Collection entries
──────────────────────────────

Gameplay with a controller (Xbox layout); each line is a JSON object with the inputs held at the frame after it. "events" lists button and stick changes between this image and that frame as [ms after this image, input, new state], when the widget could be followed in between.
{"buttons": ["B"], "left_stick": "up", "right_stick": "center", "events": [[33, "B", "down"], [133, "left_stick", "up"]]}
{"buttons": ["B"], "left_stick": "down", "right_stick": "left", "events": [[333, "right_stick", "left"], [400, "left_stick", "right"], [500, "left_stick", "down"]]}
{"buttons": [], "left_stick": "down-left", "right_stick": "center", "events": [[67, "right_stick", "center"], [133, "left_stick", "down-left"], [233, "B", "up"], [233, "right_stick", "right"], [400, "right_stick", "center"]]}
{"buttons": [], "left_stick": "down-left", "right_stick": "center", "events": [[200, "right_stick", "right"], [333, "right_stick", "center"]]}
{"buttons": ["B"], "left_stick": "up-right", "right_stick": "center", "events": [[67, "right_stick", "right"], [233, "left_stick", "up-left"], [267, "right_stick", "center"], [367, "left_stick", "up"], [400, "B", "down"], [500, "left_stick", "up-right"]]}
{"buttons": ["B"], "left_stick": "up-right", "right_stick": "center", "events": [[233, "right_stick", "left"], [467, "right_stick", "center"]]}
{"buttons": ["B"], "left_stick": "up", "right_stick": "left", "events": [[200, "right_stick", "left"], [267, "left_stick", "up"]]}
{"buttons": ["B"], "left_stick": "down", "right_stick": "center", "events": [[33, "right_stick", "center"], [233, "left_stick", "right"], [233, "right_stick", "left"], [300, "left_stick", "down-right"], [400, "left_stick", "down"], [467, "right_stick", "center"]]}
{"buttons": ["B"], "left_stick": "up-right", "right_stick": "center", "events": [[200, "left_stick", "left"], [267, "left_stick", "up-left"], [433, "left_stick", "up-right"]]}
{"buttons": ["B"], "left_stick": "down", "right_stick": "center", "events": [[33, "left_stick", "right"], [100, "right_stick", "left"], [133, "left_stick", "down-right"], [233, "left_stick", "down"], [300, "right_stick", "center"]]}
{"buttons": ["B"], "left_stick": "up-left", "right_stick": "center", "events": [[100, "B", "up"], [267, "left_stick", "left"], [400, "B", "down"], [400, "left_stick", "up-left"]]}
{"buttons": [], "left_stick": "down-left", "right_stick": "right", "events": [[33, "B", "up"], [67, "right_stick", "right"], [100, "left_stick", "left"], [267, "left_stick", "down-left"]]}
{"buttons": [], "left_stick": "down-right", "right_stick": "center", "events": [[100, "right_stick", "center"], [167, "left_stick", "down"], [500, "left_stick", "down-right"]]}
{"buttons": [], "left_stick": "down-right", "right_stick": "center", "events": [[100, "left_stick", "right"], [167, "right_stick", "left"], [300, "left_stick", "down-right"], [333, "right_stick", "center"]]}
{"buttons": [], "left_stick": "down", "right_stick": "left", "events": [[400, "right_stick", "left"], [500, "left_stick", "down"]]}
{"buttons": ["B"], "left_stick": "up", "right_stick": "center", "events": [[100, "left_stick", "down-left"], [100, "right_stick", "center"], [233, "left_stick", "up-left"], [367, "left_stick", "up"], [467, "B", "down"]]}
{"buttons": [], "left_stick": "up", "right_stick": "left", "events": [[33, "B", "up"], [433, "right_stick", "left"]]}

──────────────────────────────

ACTIVITY – Output every line above without altering anything.

RESULT FOR THIS TASK –
Gameplay with a controller (Xbox layout); each line is a JSON object with the inputs held at the frame after it. "events" lists button and stick changes between this image and that frame as [ms after this image, input, new state], when the widget could be followed in between.
{"buttons": ["B"], "left_stick": "up", "right_stick": "center", "events": [[33, "B", "down"], [133, "left_stick", "up"]]}
{"buttons": ["B"], "left_stick": "down", "right_stick": "left", "events": [[333, "right_stick", "left"], [400, "left_stick", "right"], [500, "left_stick", "down"]]}
{"buttons": [], "left_stick": "down-left", "right_stick": "center", "events": [[67, "right_stick", "center"], [133, "left_stick", "down-left"], [233, "B", "up"], [233, "right_stick", "right"], [400, "right_stick", "center"]]}
{"buttons": [], "left_stick": "down-left", "right_stick": "center", "events": [[200, "right_stick", "right"], [333, "right_stick", "center"]]}
{"buttons": ["B"], "left_stick": "up-right", "right_stick": "center", "events": [[67, "right_stick", "right"], [233, "left_stick", "up-left"], [267, "right_stick", "center"], [367, "left_stick", "up"], [400, "B", "down"], [500, "left_stick", "up-right"]]}
{"buttons": ["B"], "left_stick": "up-right", "right_stick": "center", "events": [[233, "right_stick", "left"], [467, "right_stick", "center"]]}
{"buttons": ["B"], "left_stick": "up", "right_stick": "left", "events": [[200, "right_stick", "left"], [267, "left_stick", "up"]]}
{"buttons": ["B"], "left_stick": "down", "right_stick": "center", "events": [[33, "right_stick", "center"], [233, "left_stick", "right"], [233, "right_stick", "left"], [300, "left_stick", "down-right"], [400, "left_stick", "down"], [467, "right_stick", "center"]]}
{"buttons": ["B"], "left_stick": "up-right", "right_stick": "center", "events": [[200, "left_stick", "left"], [267, "left_stick", "up-left"], [433, "left_stick", "up-right"]]}
{"buttons": ["B"], "left_stick": "down", "right_stick": "center", "events": [[33, "left_stick", "right"], [100, "right_stick", "left"], [133, "left_stick", "down-right"], [233, "left_stick", "down"], [300, "right_stick", "center"]]}
{"buttons": ["B"], "left_stick": "up-left", "right_stick": "center", "events": [[100, "B", "up"], [267, "left_stick", "left"], [400, "B", "down"], [400, "left_stick", "up-left"]]}
{"buttons": [], "left_stick": "down-left", "right_stick": "right", "events": [[33, "B", "up"], [67, "right_stick", "right"], [100, "left_stick", "left"], [267, "left_stick", "down-left"]]}
{"buttons": [], "left_stick": "down-right", "right_stick": "center", "events": [[100, "right_stick", "center"], [167, "left_stick", "down"], [500, "left_stick", "down-right"]]}
{"buttons": [], "left_stick": "down-right", "right_stick": "center", "events": [[100, "left_stick", "right"], [167, "right_stick", "left"], [300, "left_stick", "down-right"], [333, "right_stick", "center"]]}
{"buttons": [], "left_stick": "down", "right_stick": "left", "events": [[400, "right_stick", "left"], [500, "left_stick", "down"]]}
{"buttons": ["B"], "left_stick": "up", "right_stick": "center", "events": [[100, "left_stick", "down-left"], [100, "right_stick", "center"], [233, "left_stick", "up-left"], [367, "left_stick", "up"], [467, "B", "down"]]}
{"buttons": [], "left_stick": "up", "right_stick": "left", "events": [[33, "B", "up"], [433, "right_stick", "left"]]}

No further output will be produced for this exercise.